Wiener Werkstaette Kunstlerinnen

Unlike some other museums, most museums allow people to take pictures of exhibits, and to spread the word about them to other potential visitors.

Paintings by Greta Wolf-Krakauer (1890 - 1970)

I visited Vienna, Austria in November of 2016. Vienna is one of the most beautiful cities in the world.

Vienna was home to many artists, writers, musicians, and philosophers at one point or another such as Franz Kafka, Mozart, Goethe, Stefan Zweig, and Freud. It was also home to a large partisan movement. Viennese partisans helped some Jewish families relocate to safety during World War II.

I went to J├╝disches Museum Wien to see an art exhibit titled "Das bessere Haelfte: Judische Kunstlerinen bis 1938", which celebrates the contribution of Jewish female artists to the development of Viennese modernism.

The exhibit blends together the works of well established Viennese artists with the works of the unfairly forgotten ones.

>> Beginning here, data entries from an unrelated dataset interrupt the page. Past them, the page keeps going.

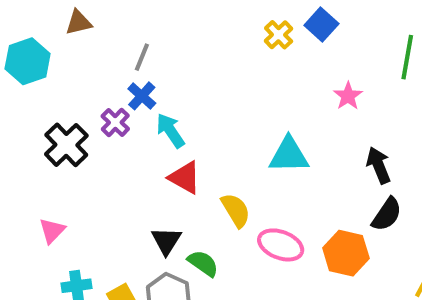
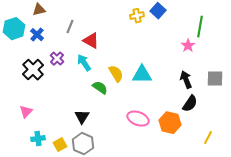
yellow cross: (279, 35) -> (137, 16), turned 32
blue cross: (142, 96) -> (37, 35), moved
pink star: (348, 96) -> (188, 46), moved
red triangle: (185, 178) -> (91, 41), moved
yellow semicircle: (236, 210) -> (116, 74), moved
green semicircle: (203, 263) -> (100, 88), moved

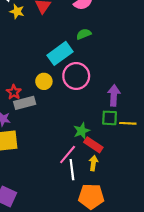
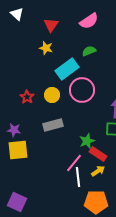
yellow star: (17, 11) -> (46, 48), moved
red star: (14, 92) -> (27, 97), moved
gray rectangle: (25, 103) -> (53, 125), moved
yellow arrow: (93, 163) -> (98, 171), turned 48

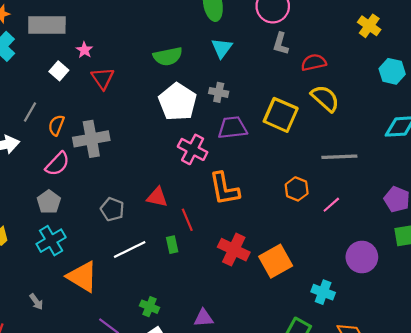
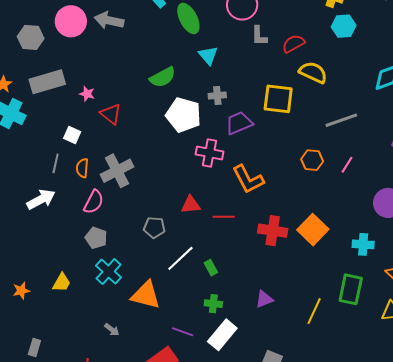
white square: (59, 71) -> (72, 135), moved
cyan hexagon: (392, 71) -> (344, 26), moved
red line: (187, 220) -> (224, 217), turned -50
green rectangle: (172, 245) -> (211, 268), moved

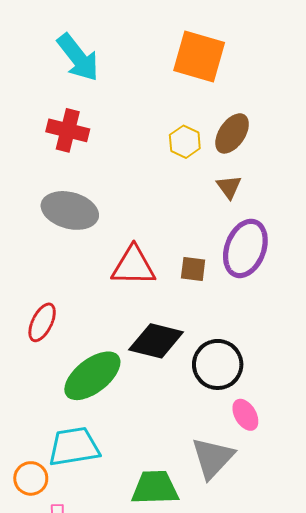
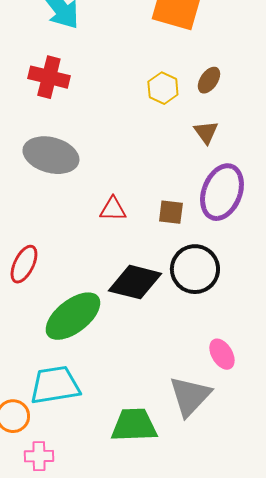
brown ellipse: (232, 133) -> (209, 80), size x0.7
red triangle: (133, 266) -> (113, 209), size x0.6
black circle: (218, 364) -> (195, 269), moved

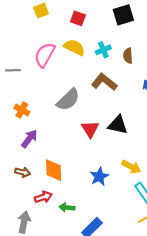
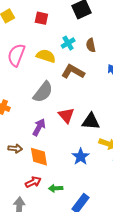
yellow semicircle: (74, 47) -> (46, 56), moved
black triangle: (118, 125) -> (91, 121), moved
purple arrow: (29, 139) -> (39, 127), moved
brown arrow: (23, 172) -> (15, 149), moved

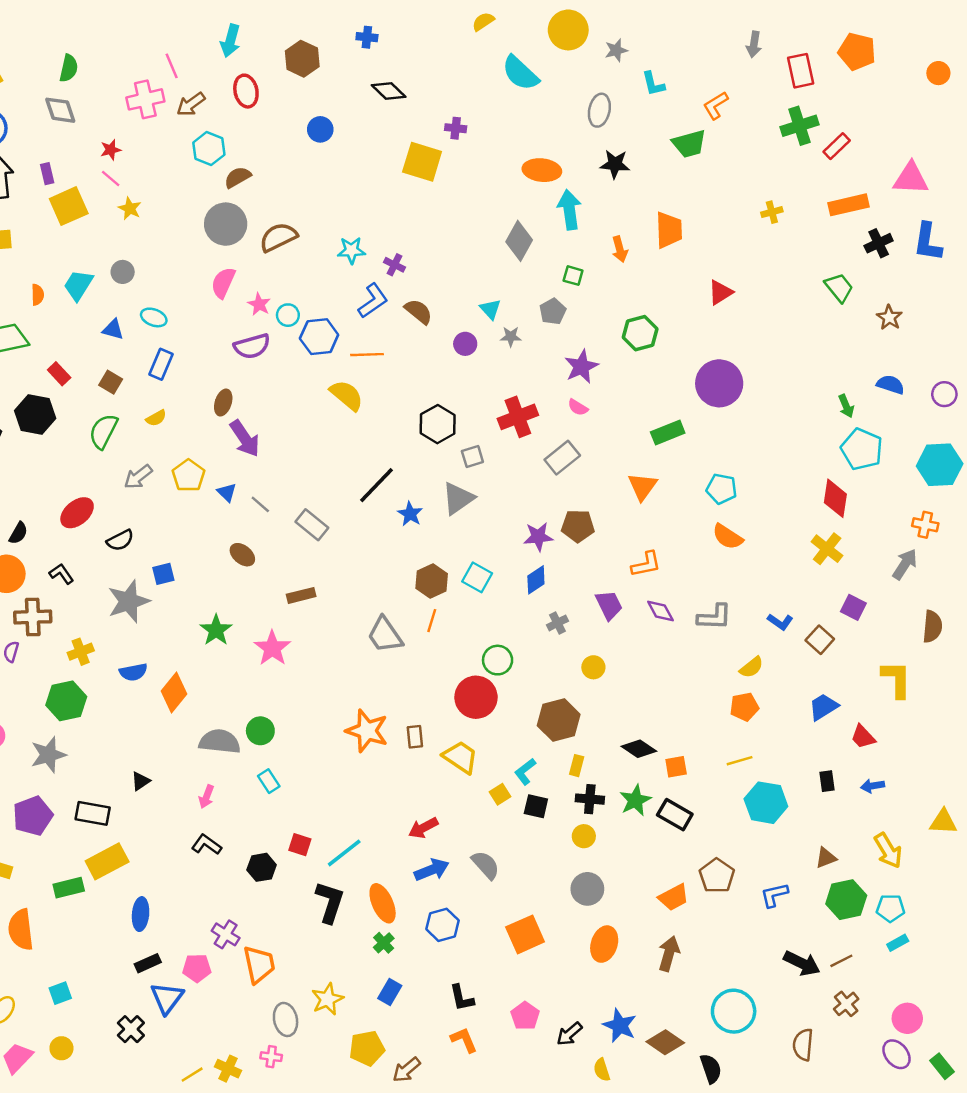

One of the artist featured in the exhibit is Friedl Dicker, who was born in Vienna in 1898 into a poor Jewish family. In 1915 Dicker joined the textile department of the School of Art and Crafts in Vienna.  
In 1919 she went to Weimar Bauhaus to study. She returned to Vienna four years later where she established a furniture atelier, which received awards at several exhibitions.

The photo below depicts a reproduction based on a collage by Friedl Dicker entitled "The Bourgeoisie Becomes Fascist" originally made in 1932.

Everyone can be an artist but not every artist can be a visionary. Friedl Dicker was a visionary.

In the above piece she managed to capture the spirit of the problem, which 10 years later nearly destroyed Europe, like no other artist before or after her.

Modern art played a central role in World War II. The Nazis felt threatened by it to such an extent that they organized a propaganda exhibit where popular modernist works were derided. Psychologists such as Carl Jung,  who enjoyed a blossoming career during the Nazi regime, and whose pseudo-scientific ramblings still corrode the popular Western culture today, saw modern art as a symbol of "corrosive character".  According to letters written by Jung during the Nazi regime in Germany, he was a Nazi sympathizer, yet he denied being a Nazi sympathizer after Nazi Germany lost WWII.

Meanwhile, Friedl Dicker had the option to flee Nazi Europe shortly before she was sent to a concentration camp but she chose to stay with those who couldn't go anywhere and tried to lift their spirits with art workshops where they drew flowers and landscapes to escape their gruesome reality. In 1944 she was gassed in Auschwitz along with some of her students.